Le domaine de la santé inquiet par les prochaines votations

Le peuple vote le 14 juin sur l'initiative "Pas de Suisse à 10 millions" et la réforme du service civil. Les milieux de la santé ont gros à perdre.

L'hôpital fribourgeois suit attentivement les votations du 14 juin prochain. Elles pourraient toutes les deux altérer son fonctionnement. © Frapp

Le 14 juin, le peuple suisse vote sur deux objets qui menacent le domaine de la santé. D'une part, l'initiative "Pas de Suisse à 10 millions" mettrait un gros coup de frein pour recruter de la main d'œuvre étrangère.
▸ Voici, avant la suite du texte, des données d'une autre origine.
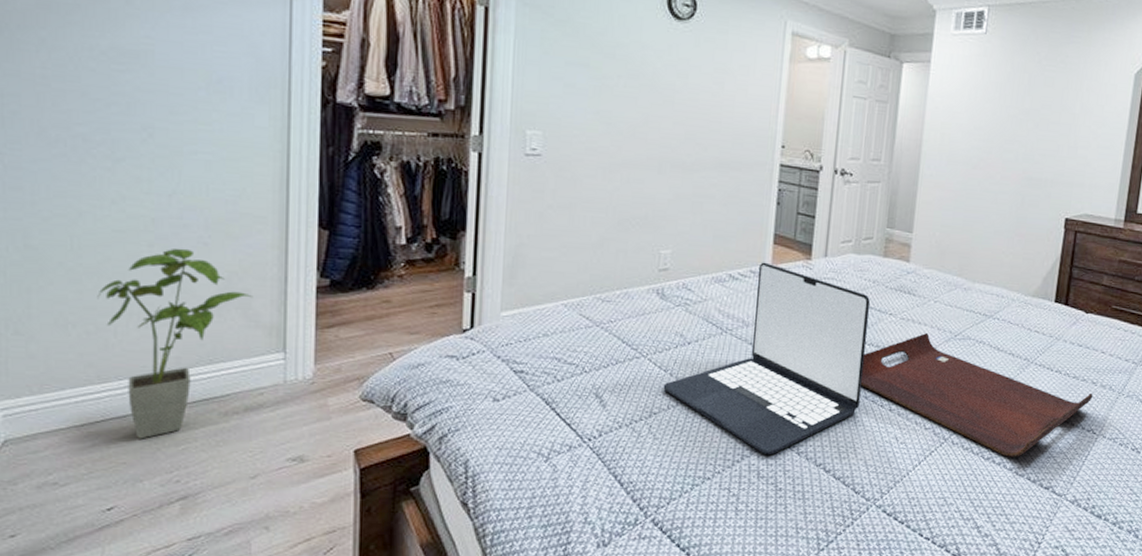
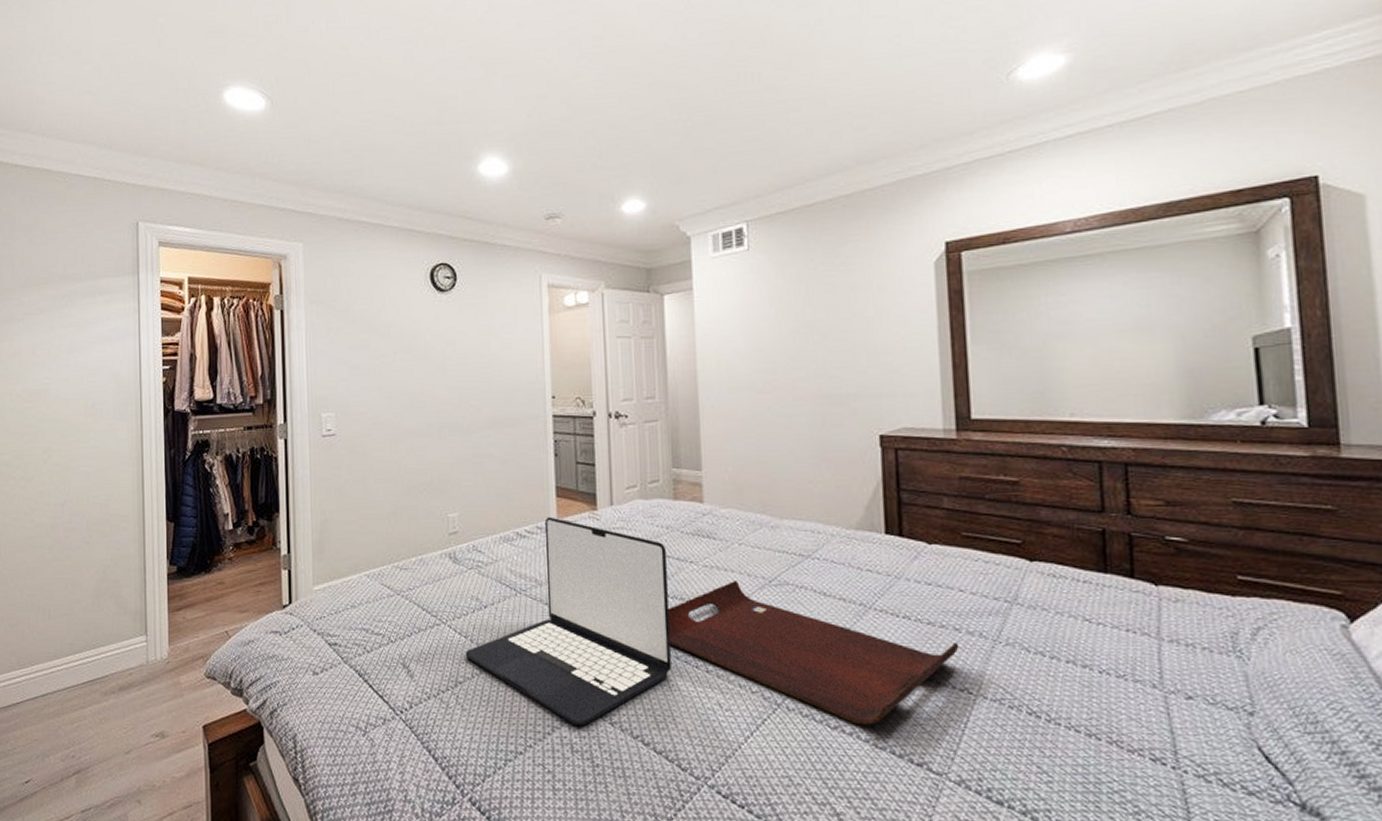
house plant: present [97,248,253,439] -> none [17,548,122,718]

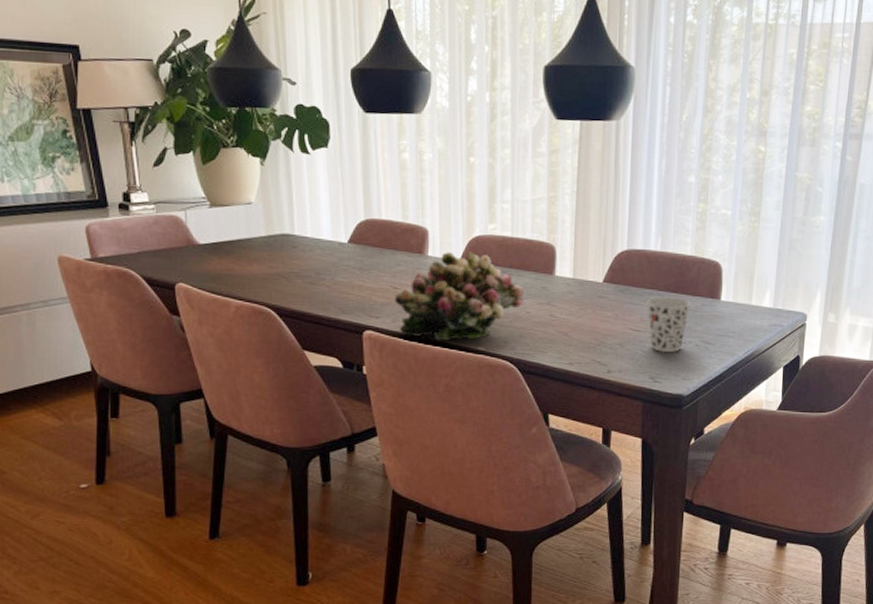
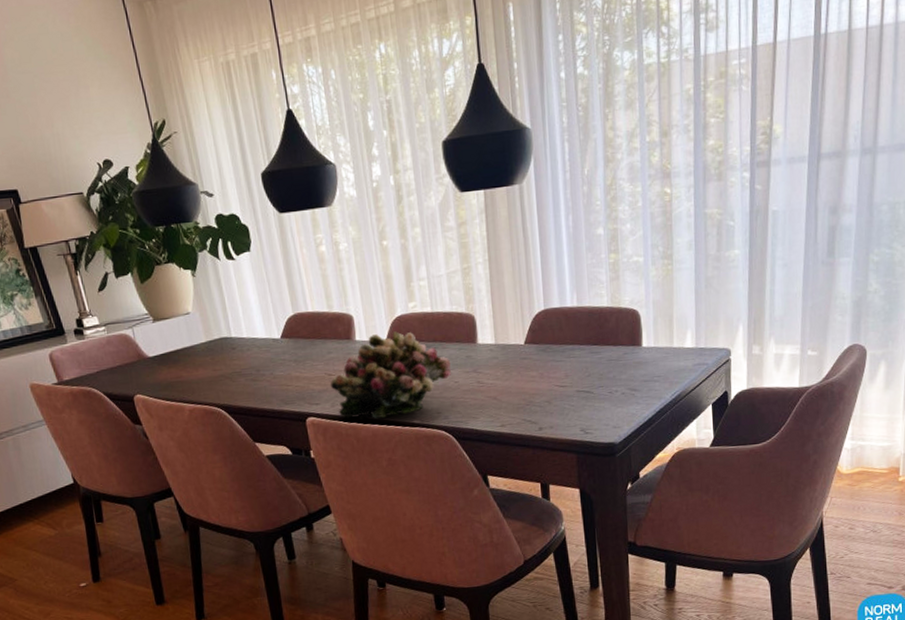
cup: present [647,296,691,353] -> none [569,349,613,405]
De l'autre, la réforme sur le service civil réduirait drastiquement le nombre de jeunes hommes qui apportent leur aide dans les établissements de soins. 

L'initiative "pour la durabilité" stipule que si la population permanente de la Suisse dépasse la barre des 9,5 millions d'habitants avant 2050, la Confédération doit prendre des mesures strictes en matière d'asile et de regroupement familial. Cela pourrait avoir un impact conséquent à l'hôpital fribourgeois.

En effet, 33% du personnel médical et 34% du personnel soignant vient de l'étranger, principalement de l'Union européenne. "Sans personne d'origine étrangère, le fonctionnement de l'hôpital n'est plus garanti", s'exclame le directeur de l'HFR Philipp Müller. 

Les hôpitaux sont dépendants de la main d'œuvre étrangère, car la formation de médecins suisses n'est pas suffisante pour répondre à la demande. Et cette perspective ne va pas aller en s'améliorant: avec le vieillissement de la population, les besoins dans le domaine de la santé ne cessent d'augmenter.

Moins de civilistes

Autre problématique pour l'HFR, la réforme de la loi sur le service civil. Si elle est acceptée par le peuple, alors ses effectifs seront considérablement réduits. Chaque année, environ 150 civilistes accomplissent leurs obligations au sein de l'hôpital fribourgeois. Ils représentent 4% des employés. 

Ils n'effectuent pas de tâches vitales, mais ils sont utiles au fonctionnement général de l'établissement. "S'ils devaient disparaître, ça aurait un impact sur la prise en charge des patients et leur bien-être", poursuit Philipp Müller. 

Les civilistes ont différents rôles en fonction de leurs compétences. Ils transportent les personnes hospitalisées à un rendez-vous interne, aident les équipes dans les étages en apportant des plateaux-repas, ou discutent avec les patients. "Ils ne remplacent pas les soignants ou le personnel logistique, mais c'est un appui important et bienvenu." 

Des civilistes aussi dans les EMS

Chaque home peut, s'il en a le besoin, faire appel à des civilistes pour éviter toute baisse de prestations. Comme à l'hôpital, leur mission est d'être proche des résidents et de donner un coup de main là où cela est nécessaire. 

"Sur une journée en EMS, les soins durent une à deux heures", détaille Claude Bertelleto Küng, la présidente de l’association fribourgeoise des institutions pour personnes âgées. "Ils restent donc de nombreuses heures durant lesquelles on essaie de rendre la vie des résidents la plus agréable possible et les civilistes y contribuent." Ce soutien décharge le personnel spécialisé et lui permet d'effectuer d'autres tâches plus complexes. 

Les citoyens suisses ont jusqu'au 14 juin pour se former une opinion. D'après les sondages, les résultats s'annoncent serrés pour les deux objets.